Wcale nie oznacza to, ze sluchawki ktore maja basu wiecej na symetrycznym Rudim czy Woo bede go mialy nagle wiecej, chodzi po prostu o zdolnosc poprawnego wysterowania sluchawek.

Rozmawiamy o tym (dla uscislenia) czy K701 czy DT 880 Pro maja wiecej ilosciowo basu, na dobrym mocowo/wydajnym napedzie dla mnie basu wiecej jest w K701. That\'s all.

Na DT880 Pro bas potrafi za to zejsc nizej.

majkel

  • 7476 / 5899
  • Ekspert
26-06-2009, 15:10
Na HeadRoomie wychodzi to tak, że K701 to podrasowane K601, ale wyszło im to kosztem zejścia basu, które w K601 rzeczywiście było prawidłowe.
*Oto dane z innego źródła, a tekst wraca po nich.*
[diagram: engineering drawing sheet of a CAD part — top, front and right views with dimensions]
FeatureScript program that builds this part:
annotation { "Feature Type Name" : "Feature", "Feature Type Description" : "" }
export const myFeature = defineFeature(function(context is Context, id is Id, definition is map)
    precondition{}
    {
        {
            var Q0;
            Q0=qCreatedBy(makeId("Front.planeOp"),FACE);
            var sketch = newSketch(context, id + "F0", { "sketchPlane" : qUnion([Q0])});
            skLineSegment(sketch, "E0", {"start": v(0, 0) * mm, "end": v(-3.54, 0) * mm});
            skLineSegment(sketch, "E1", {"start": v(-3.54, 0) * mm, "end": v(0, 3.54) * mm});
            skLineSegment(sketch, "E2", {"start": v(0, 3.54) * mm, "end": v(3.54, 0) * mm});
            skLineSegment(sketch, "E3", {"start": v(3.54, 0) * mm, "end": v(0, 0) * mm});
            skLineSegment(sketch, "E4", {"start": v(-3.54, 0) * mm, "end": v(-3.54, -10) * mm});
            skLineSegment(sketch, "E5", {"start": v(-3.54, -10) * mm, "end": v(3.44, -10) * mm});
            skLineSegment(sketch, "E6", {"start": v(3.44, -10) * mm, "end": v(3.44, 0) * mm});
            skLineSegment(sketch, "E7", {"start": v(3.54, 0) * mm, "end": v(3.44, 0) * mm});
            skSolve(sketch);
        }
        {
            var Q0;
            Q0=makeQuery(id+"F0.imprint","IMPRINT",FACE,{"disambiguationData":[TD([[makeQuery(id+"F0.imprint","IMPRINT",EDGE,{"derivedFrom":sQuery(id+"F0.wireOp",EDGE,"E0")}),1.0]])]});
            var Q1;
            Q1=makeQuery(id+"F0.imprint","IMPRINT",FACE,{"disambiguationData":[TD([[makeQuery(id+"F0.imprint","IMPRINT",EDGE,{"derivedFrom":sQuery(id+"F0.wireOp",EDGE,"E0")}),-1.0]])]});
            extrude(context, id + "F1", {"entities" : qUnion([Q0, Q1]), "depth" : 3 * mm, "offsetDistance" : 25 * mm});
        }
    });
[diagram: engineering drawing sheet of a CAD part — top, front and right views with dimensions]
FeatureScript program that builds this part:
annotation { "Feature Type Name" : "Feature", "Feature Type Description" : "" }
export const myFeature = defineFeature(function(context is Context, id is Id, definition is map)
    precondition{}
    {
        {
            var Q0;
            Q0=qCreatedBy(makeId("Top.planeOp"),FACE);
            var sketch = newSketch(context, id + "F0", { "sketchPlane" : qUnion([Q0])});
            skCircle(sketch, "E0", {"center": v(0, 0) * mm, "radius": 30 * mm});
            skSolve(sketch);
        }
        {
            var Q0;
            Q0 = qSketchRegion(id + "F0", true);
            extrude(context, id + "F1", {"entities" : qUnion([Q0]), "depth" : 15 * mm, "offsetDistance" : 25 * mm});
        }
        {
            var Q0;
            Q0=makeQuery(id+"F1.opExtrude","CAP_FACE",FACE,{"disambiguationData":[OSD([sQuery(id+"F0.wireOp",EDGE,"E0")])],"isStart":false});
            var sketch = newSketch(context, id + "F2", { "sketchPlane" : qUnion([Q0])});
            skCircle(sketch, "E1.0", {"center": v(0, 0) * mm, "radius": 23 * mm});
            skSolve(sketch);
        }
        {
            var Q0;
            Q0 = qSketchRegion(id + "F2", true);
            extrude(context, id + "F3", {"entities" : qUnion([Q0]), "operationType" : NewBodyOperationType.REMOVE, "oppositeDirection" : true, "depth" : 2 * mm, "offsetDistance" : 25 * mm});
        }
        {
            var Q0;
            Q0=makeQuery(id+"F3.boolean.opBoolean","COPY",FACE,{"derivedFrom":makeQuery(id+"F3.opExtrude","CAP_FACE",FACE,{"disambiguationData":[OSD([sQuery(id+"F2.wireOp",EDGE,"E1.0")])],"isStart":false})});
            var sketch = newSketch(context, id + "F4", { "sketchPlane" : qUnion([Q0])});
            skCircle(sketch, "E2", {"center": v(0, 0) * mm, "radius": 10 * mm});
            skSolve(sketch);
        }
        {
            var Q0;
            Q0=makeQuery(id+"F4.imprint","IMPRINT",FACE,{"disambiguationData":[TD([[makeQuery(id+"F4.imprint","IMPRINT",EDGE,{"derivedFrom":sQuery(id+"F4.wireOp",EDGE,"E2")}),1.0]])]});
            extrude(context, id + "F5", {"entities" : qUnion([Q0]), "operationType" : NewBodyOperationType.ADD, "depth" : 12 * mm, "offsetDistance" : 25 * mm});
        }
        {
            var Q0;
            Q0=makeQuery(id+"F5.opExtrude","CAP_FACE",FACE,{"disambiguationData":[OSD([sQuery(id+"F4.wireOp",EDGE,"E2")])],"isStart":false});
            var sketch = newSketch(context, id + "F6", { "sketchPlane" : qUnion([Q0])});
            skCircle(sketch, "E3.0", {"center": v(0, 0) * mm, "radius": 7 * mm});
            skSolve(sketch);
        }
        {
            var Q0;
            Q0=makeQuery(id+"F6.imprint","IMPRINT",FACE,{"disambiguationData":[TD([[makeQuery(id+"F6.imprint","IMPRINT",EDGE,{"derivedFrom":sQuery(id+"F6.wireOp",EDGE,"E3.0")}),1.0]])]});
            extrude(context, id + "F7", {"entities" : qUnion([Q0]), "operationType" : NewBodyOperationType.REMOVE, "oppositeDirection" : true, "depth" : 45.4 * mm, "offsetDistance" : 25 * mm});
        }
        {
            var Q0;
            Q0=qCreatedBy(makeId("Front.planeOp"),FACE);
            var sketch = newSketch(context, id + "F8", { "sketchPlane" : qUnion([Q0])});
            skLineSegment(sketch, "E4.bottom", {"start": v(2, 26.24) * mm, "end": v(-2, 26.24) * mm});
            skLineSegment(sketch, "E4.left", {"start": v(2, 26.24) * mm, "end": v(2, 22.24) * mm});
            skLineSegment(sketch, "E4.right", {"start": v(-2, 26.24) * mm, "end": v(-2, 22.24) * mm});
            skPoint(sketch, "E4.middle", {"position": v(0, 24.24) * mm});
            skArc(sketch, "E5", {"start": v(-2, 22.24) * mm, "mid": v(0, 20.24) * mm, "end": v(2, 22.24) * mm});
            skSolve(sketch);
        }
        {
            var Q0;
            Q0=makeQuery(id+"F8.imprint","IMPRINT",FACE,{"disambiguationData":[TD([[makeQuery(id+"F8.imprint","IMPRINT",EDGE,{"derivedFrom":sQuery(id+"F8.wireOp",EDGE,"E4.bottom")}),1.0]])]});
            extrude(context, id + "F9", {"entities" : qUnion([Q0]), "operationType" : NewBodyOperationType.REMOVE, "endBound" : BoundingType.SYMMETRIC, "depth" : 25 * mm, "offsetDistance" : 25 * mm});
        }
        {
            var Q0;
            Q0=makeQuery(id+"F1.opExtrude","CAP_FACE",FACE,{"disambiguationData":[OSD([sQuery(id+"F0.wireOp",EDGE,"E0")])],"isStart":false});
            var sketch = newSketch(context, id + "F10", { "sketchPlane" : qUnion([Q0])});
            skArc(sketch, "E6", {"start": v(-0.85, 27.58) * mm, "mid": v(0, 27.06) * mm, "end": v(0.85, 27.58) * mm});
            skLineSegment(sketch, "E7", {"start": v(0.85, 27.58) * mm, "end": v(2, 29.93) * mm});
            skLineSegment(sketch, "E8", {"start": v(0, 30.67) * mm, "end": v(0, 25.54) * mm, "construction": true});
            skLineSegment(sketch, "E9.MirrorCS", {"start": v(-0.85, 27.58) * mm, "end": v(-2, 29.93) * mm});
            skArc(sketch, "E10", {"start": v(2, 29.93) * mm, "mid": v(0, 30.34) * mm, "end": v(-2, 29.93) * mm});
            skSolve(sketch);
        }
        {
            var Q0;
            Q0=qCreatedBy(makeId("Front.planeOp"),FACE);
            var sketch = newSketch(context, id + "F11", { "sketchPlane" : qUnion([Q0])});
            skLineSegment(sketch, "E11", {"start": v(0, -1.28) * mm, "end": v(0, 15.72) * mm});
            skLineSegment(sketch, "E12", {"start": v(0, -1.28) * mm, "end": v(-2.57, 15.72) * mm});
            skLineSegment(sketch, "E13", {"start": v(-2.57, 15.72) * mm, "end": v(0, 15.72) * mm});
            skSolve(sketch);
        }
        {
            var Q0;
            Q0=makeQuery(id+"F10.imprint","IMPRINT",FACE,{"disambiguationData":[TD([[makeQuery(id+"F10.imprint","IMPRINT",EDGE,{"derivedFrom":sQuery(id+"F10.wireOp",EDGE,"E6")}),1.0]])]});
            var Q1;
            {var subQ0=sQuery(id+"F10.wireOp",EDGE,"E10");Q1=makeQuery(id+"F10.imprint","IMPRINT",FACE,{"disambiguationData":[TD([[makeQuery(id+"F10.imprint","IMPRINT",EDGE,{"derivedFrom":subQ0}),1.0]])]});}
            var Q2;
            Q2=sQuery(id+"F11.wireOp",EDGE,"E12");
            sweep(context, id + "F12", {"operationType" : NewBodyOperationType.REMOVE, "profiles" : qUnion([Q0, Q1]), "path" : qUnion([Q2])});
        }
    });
Za to jak starczyło z tyłu, to brakło z przodu. Z tymi AKG to jak z za krótkim prześcieradłem. ;) Tymczasem Beyerdynamic daje radę z obydwu stron, do tego ich konstrukcja mechaniczna jest sensowniejsza niż AKG. K701 i DT880 to są dla mnie równorzędne słuchawki, różnią się w szczegółach, natomiast jakość wykonania i ergonomia DT880 przeważa wyraźnie.

fallow

  • 6457 / 5869
  • Ekspert
26-06-2009, 15:24
Dla mnie natomiast do precyzji lokalizacji zrodel/intrumentow oraz samej precyzji K701 daleko wielu dynamicznym sluchawkom.

Takiej precyzji imiejscowiania instrumentow moga moim zdaniem pozazdroscic K701 nawet GS1000, oczywiscie ogolnie przestrzen majac wieksza i bardziej bajkowa i wiecej powietrza.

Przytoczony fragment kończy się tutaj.